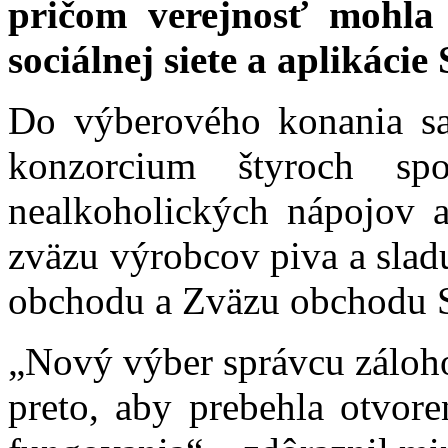
pričom verejnosť mohla 
sociálnej siete a aplikáci
Do výberového konania sa 
konzorcium štyroch spo
nealkoholických nápojov 
zväzu výrobcov piva a slad
obchodu a Zväzu obchodu S
„Nový výber správcu záloh
preto, aby prebehla otvor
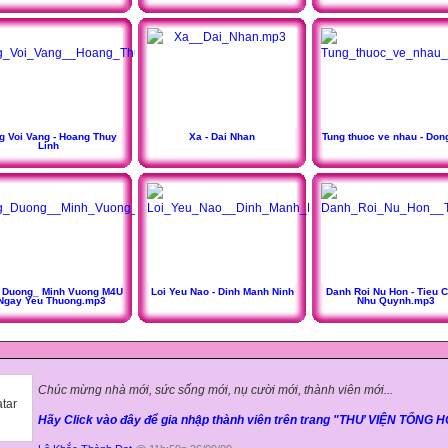
g Voi Vang - Hoang Thuy
Xa - Dai Nhan
Tung thuoc ve nhau - Don
Linh
 Duong_ Minh Vuong M4U
Loi Yeu Nao - Dinh Manh Ninh
Danh Roi Nu Hon - Tieu 
 Ngay Yeu Thuong.mp3
Nhu Quynh.mp3
Chúc mừng nhà mới, sức sống mới, nụ cười mới, thành viên mới...
Hãy Click vào đây để gia nhập thành viên trên trang "THƯ VIỆN TỔNG 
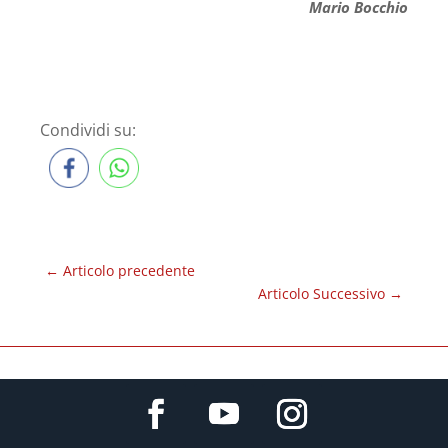
Mario Bocchio
Condividi su:
←
Articolo precedente
Articolo Successivo
→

Exercise directions:
In the part of the records that opens with the line containing "Mario Bocchio" and runs through the end of the records, change "precedente" to "Precedente". Give those lines again with nothing else altered.

Result:
Mario Bocchio
Condividi su:
←
Articolo Precedente
Articolo Successivo
→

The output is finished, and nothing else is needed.